For Justine (Kirsten Dunst), all the dreams that a beautiful young woman are supposed to have are about to come true. After a lavish wedding to her new husband (Alexander Skarsgård), the two arrive late to their wedding reception where well-wishing family and friends await. Everything should be perfect, but Justine’s sister, Claire (Charlotte Gainsbourg), knows that Justine’s smile isn’t real, that she isn’t happy, and that it’s very likely she’s going to sabotage her own day. Just as everything predictably goes to hell, Justine notices the eve of a celestial event: a rogue planet named Melancholia is on a collision course with the Earth. As the end of the everything approaches, the two sisters come to understand one another better, even if it’s only for a little while.
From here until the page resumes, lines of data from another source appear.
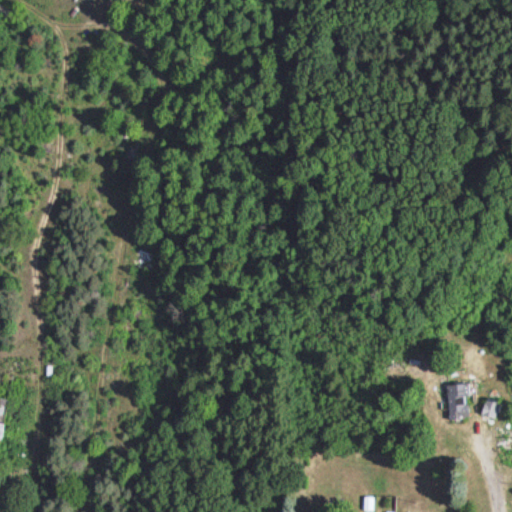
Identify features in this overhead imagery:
building: (455, 400)
building: (486, 410)
building: (1, 418)
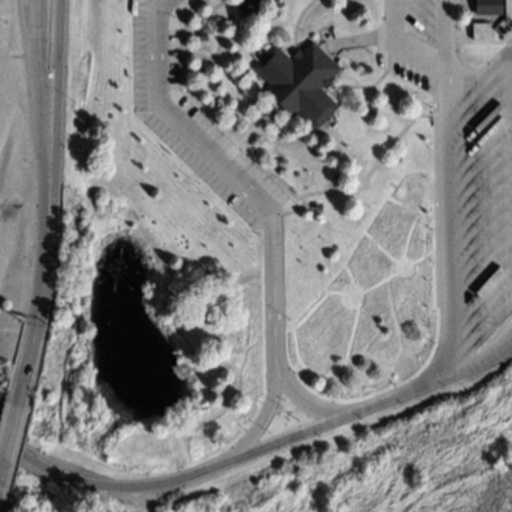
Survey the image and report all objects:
building: (486, 7)
building: (487, 7)
building: (477, 28)
road: (445, 36)
building: (201, 37)
road: (39, 47)
road: (398, 47)
building: (298, 81)
building: (297, 83)
road: (33, 106)
road: (52, 106)
building: (369, 111)
parking lot: (187, 113)
parking lot: (461, 163)
road: (234, 176)
building: (315, 209)
road: (449, 226)
road: (38, 313)
road: (433, 379)
road: (307, 404)
road: (257, 423)
road: (10, 440)
road: (2, 474)
road: (173, 482)
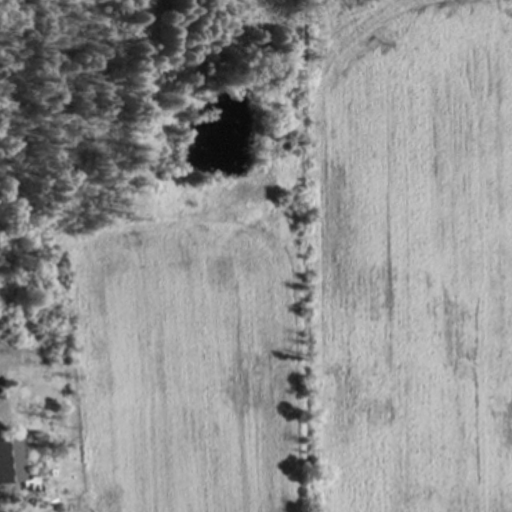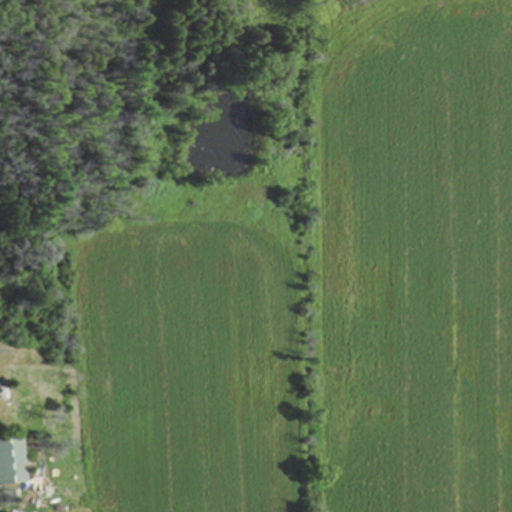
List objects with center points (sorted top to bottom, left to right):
building: (8, 459)
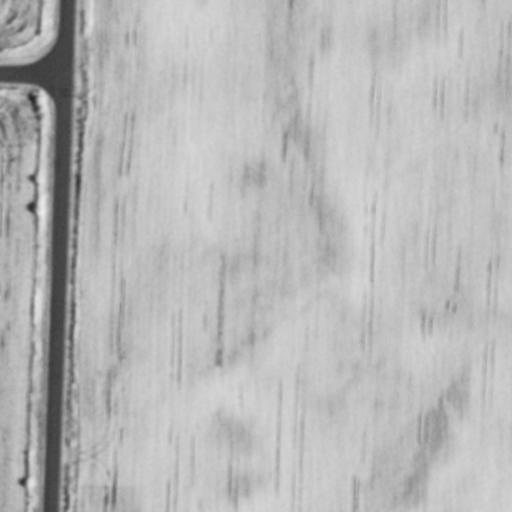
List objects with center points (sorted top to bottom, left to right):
road: (32, 74)
road: (58, 256)
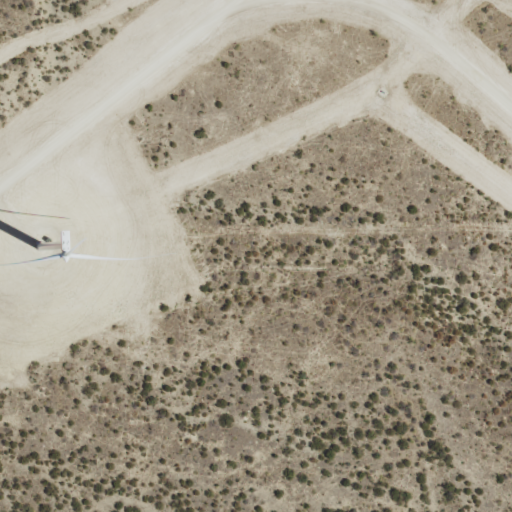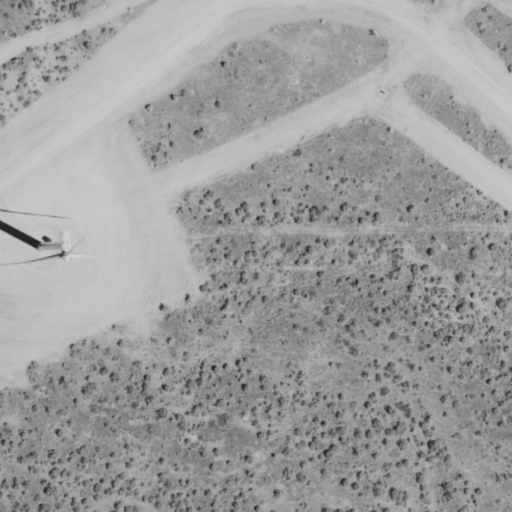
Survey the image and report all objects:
wind turbine: (44, 243)
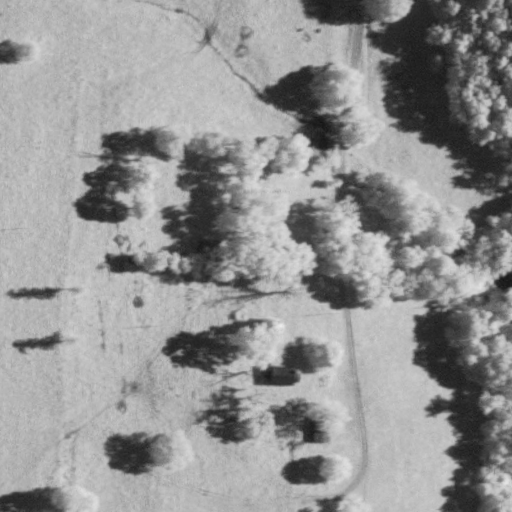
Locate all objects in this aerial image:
road: (347, 256)
building: (277, 373)
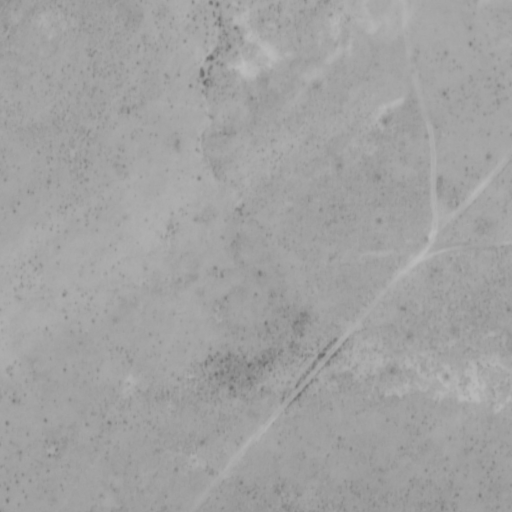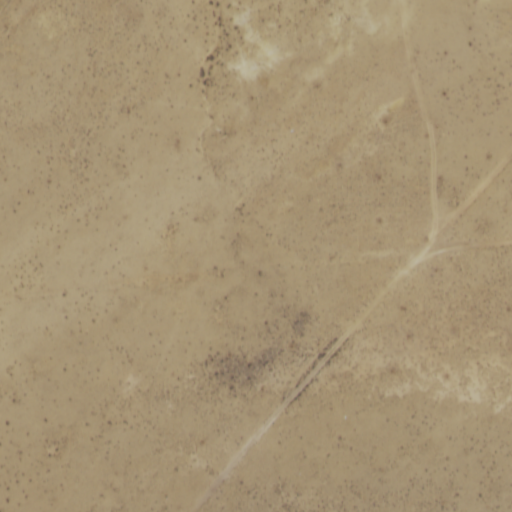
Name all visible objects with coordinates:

Since the first trailer of this self-proclaimed “beautiful movie about the end of the world” (possibly inspired by that ultra slow-motion Soundgarden “Black Hole Sun” video effect), the beauty of the cinematography hasn’t been in question. The rule is “Fixing the problem is adventure; dealing with the problem is drama.” Director Lars von Trier has truly set up the ultimate plot device to show how it feels to live with the worry and uncertainty of depression as well as the calm that accompanies its end. Divided equally into two parts featuring each sister, the final cut feels Kubrick-overlong while watching it but has the effect of watching an incredibly detailed train wreck in slow motion (that you can’t look away from). This will likely be a polarizing film (love it or hate it), but for anyone who’s suffered depression or has ever tried to understand someone who does, they can relate. It also doesn’t hurt how gorgeous the global destruction effects are, either.
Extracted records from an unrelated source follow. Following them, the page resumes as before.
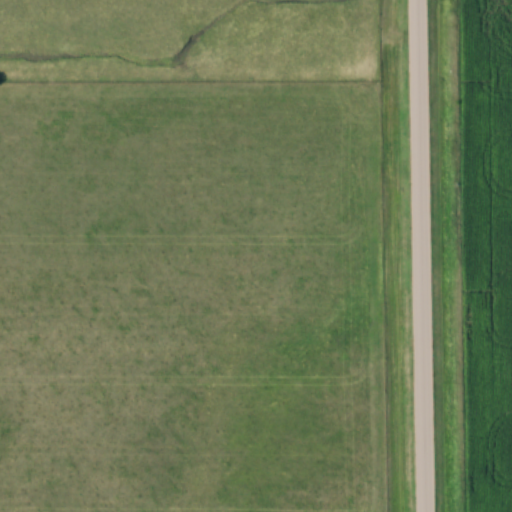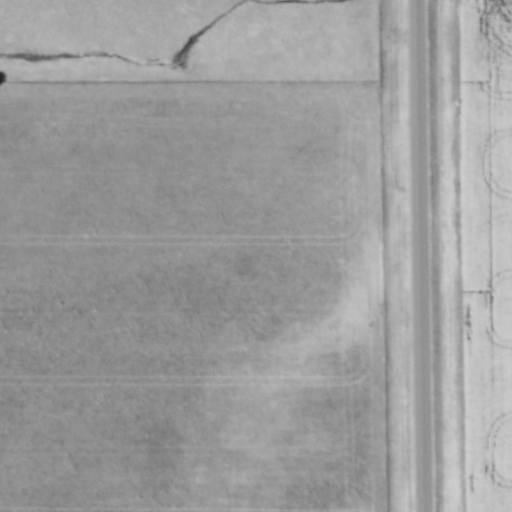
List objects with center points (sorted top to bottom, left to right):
road: (418, 256)
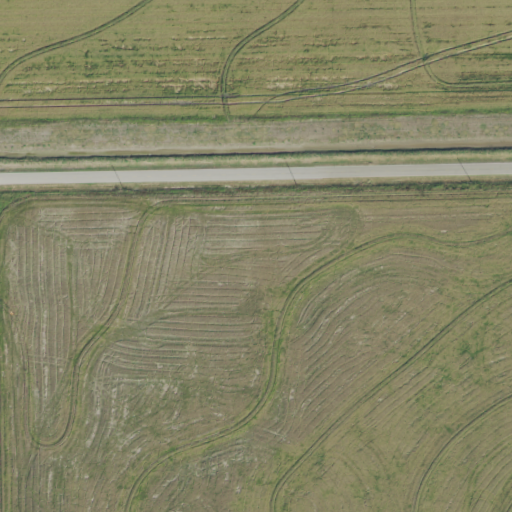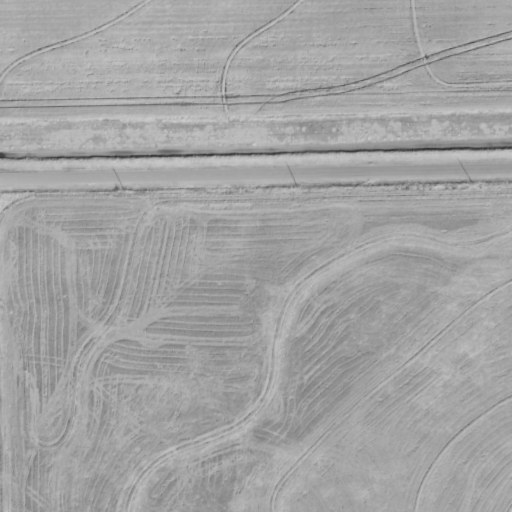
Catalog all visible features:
road: (255, 175)
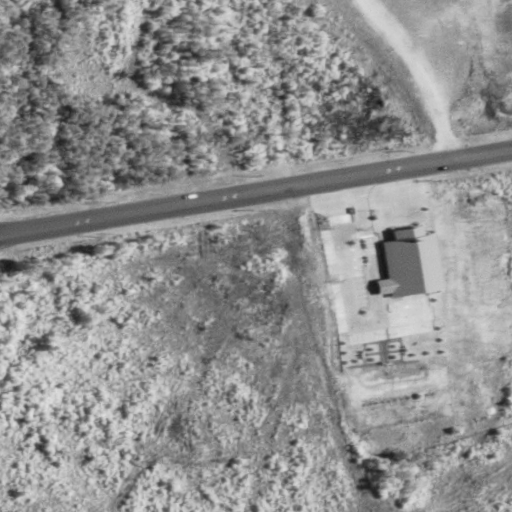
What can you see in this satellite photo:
road: (416, 72)
road: (256, 192)
building: (388, 338)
The setting is a countryside manor where the reception in the film’s first half takes place, an isolated refuge that will later set the stage for the end of all things. The director shies away from the obvious end-of-world destructive scenarios like 2012 (ie no montage of people dying all over the globe). With only a brief reference and glimpse of the Internet, the story isn’t about a global crisis, only how it affects this one small family. This is the story of Justine and Claire, and the drama is squeezed from Claire finally getting a taste of what Justine’s world is like while Justin experiences what being Claire’s caretaker feels like. Of course, it’s Justine who’s better prepared for it all to end, but with the point of view switched, even Justine appears to experience genuine regret that there’s nothing she can do for her sister other than provide support and comfort.
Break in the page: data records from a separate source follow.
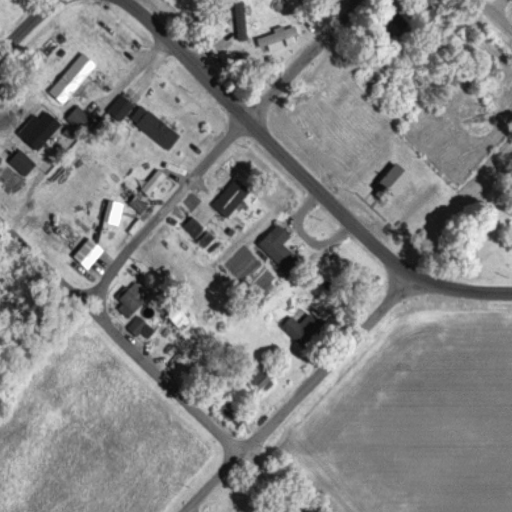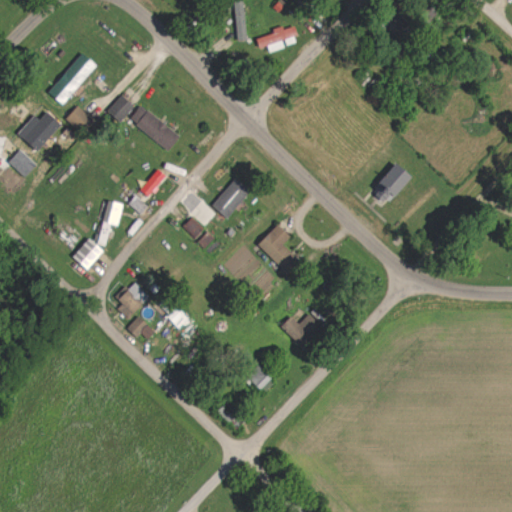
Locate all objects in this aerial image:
road: (494, 14)
building: (241, 22)
road: (26, 27)
building: (279, 40)
building: (72, 80)
building: (121, 110)
building: (79, 120)
building: (154, 129)
building: (42, 133)
road: (265, 138)
road: (221, 148)
building: (23, 164)
building: (393, 184)
building: (151, 188)
building: (232, 199)
building: (139, 207)
road: (459, 221)
building: (107, 225)
building: (194, 229)
building: (286, 251)
building: (88, 256)
road: (458, 290)
building: (132, 303)
building: (179, 319)
building: (141, 330)
building: (306, 330)
road: (150, 366)
building: (260, 379)
road: (298, 396)
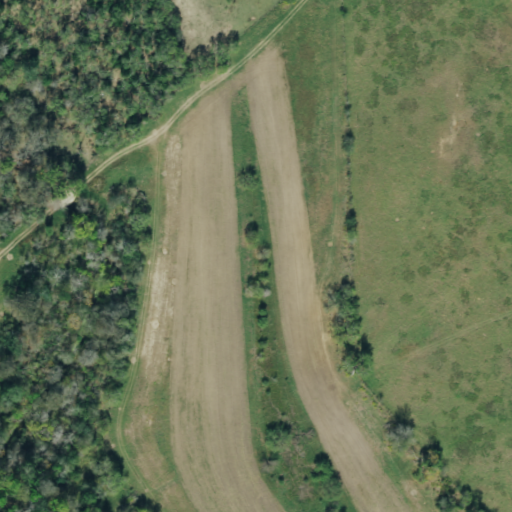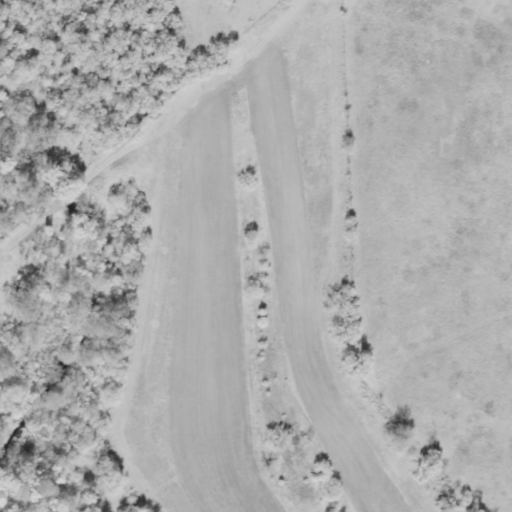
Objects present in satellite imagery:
road: (157, 134)
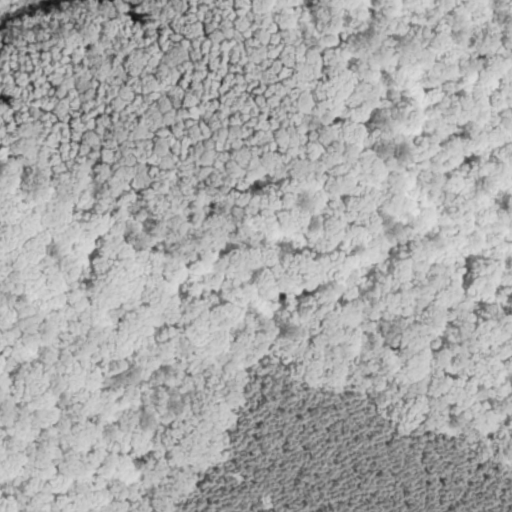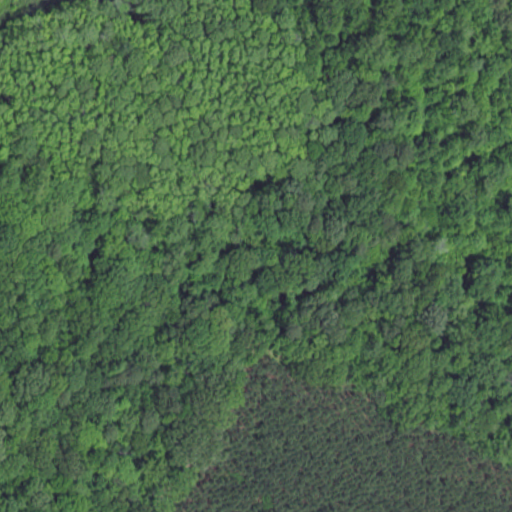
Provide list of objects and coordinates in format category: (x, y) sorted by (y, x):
park: (247, 244)
park: (247, 244)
As mentioned before, the film takes its time, a little over two hours. The orchestral fanfare (heard repeatedly in the trailer and throughout the movie) does wear a little thin after a while; it’s so over-the-top in its majesty and operatic importance that it nearly becomes laughable (likely not the intended effect). There’s also the artsy full-nude scene with Kirsten Dunst (planet-bathing?) in the light of approaching Melancholia, a metaphor for her calm in the certainty of death but, while striking to look at, it still feels more gratuitous than necessary. Fortunately, these are small nits to pick as this is a opportunity for Dunst to embrace a role that showcases her acting ability; as much as you want to hate the character for being a foil for the happiness of everyone else, getting a taste of what it’s like to live in her world certainly redeems it.